> [Work task]: Where the word "любом" occurs in a line of the listing, please copy the line.

> [Recorded information]:
=======
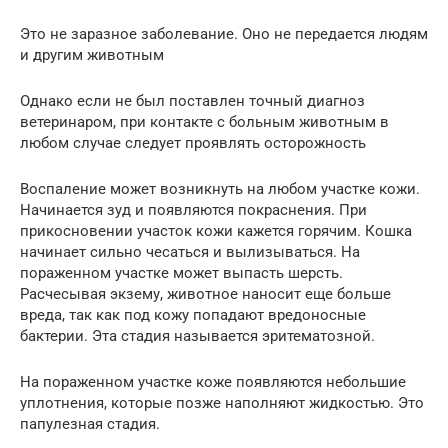
Это не заразное заболевание. Оно не передается людям
и другим животным
Однако если не был поставлен точный диагноз
ветеринаром, при контакте с больным животным в
любом случае следует проявлять осторожность
Воспаление может возникнуть на любом участке кожи.
Начинается зуд и появляются покраснения. При
прикосновении участок кожи кажется горячим. Кошка
начинает сильно чесаться и вылизываться. На
пораженном участке может выпасть шерсть.
Расчесывая экзему, животное наносит еще больше
вреда, так как под кожу попадают вредоносные
бактерии. Эта стадия называется эритематозной.
На пораженном участке коже появляются небольшие
уплотнения, которые позже наполняют жидкостью. Это
папулезная стадия.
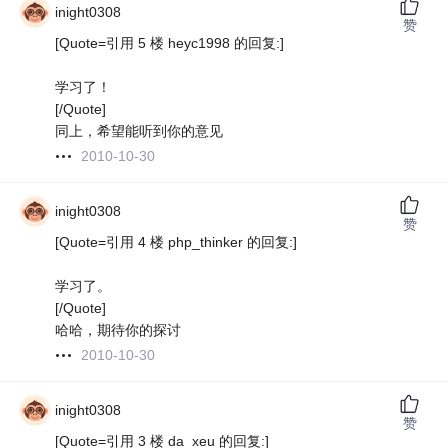
inight0308
赞
[Quote=引用 5 楼 heyc1998 的回复:]
学习了！
[/Quote]
同上，希望能听到你的意见
2010-10-30
inight0308
赞
[Quote=引用 4 楼 php_thinker 的回复:]
学习了。
[/Quote]
哈哈，期待你的探讨
2010-10-30
inight0308
赞
[Quote=引用 3 楼 da_xeu 的回复:]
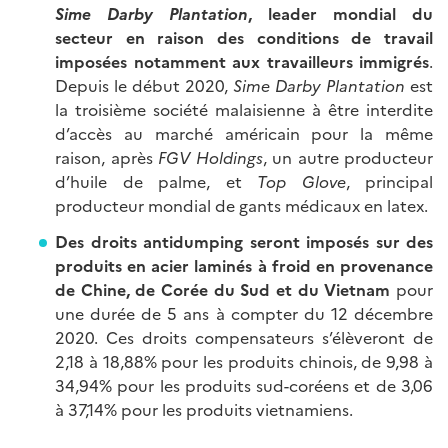
Sime Darby Plantation
, leader mondial du
secteur en raison des conditions de travail
imposées notamment aux travailleurs immigrés
.
Depuis le début 2020,
Sime Darby Plantation
est
la troisième société malaisienne à être interdite
d’accès au marché américain pour la même
raison, après
FGV Holdings
, un autre producteur
d’huile de palme, et
Top Glove
, principal
producteur mondial de gants médicaux en latex.
Des droits antidumping seront imposés sur des
produits en acier laminés à froid en provenance
de Chine, de Corée du Sud et du Vietnam
pour
une durée de 5 ans à compter du 12 décembre
2020. Ces droits compensateurs s’élèveront de
2,18 à 18,88% pour les produits chinois, de 9,98 à
34,94% pour les produits sud-coréens et de 3,06
à 37,14% pour les produits vietnamiens.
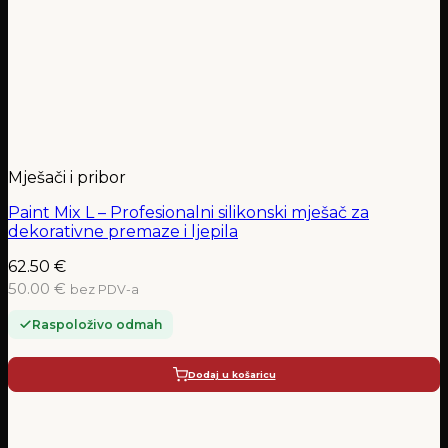
Mješači i pribor
Paint Mix L – Profesionalni silikonski mješač za
dekorativne premaze i ljepila
62.50
€
50.00 €
bez PDV-a
Raspoloživo odmah
Dodaj u košaricu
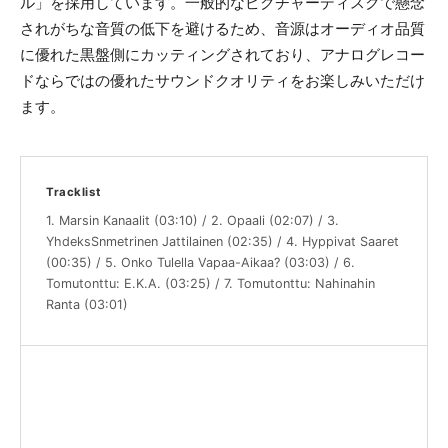
ル」を採用しています。一般的なピクチャーディスクで懸念
されがちな音質の低下を避けるため、音源はオーディオ品質
に優れた黒盤側にカッティングされており、アナログレコー
ドならではの優れたサウンドクオリティをお楽しみいただけ
ます。
Tracklist
1. Marsin Kanaalit (03:10) / 2. Opaali (02:07) / 3.
YhdeksSnmetrinen Jattilainen (02:35) / 4. Hyppivat Saaret
(00:35) / 5. Onko Tulella Vapaa-Aikaa? (03:03) / 6.
Tomutonttu: E.K.A. (03:25) / 7. Tomutonttu: Nahinahin
Ranta (03:01)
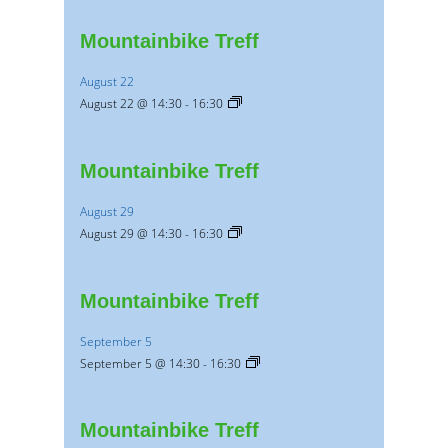
Mountainbike Treff
August 22
August 22 @ 14:30
-
16:30
Mountainbike Treff
August 29
August 29 @ 14:30
-
16:30
Mountainbike Treff
September 5
September 5 @ 14:30
-
16:30
Mountainbike Treff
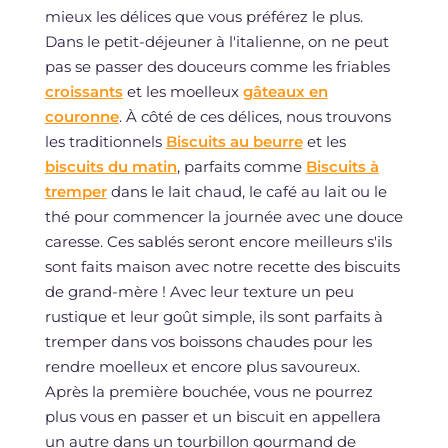
mieux les délices que vous préférez le plus.
Dans le petit-déjeuner à l'italienne, on ne peut
pas se passer des douceurs comme les friables
croissants
et les moelleux
gâteaux en
couronne
. À côté de ces délices, nous trouvons
les traditionnels
Biscuits au beurre
et les
biscuits du matin
, parfaits comme
Biscuits à
tremper
dans le lait chaud, le café au lait ou le
thé pour commencer la journée avec une douce
caresse. Ces sablés seront encore meilleurs s'ils
sont faits maison avec notre recette des biscuits
de grand-mère ! Avec leur texture un peu
rustique et leur goût simple, ils sont parfaits à
tremper dans vos boissons chaudes pour les
rendre moelleux et encore plus savoureux.
Après la première bouchée, vous ne pourrez
plus vous en passer et un biscuit en appellera
un autre dans un tourbillon gourmand de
=======
> [Response box]:
любом случае следует проявлять осторожность
Воспаление может возникнуть на любом участке кожи.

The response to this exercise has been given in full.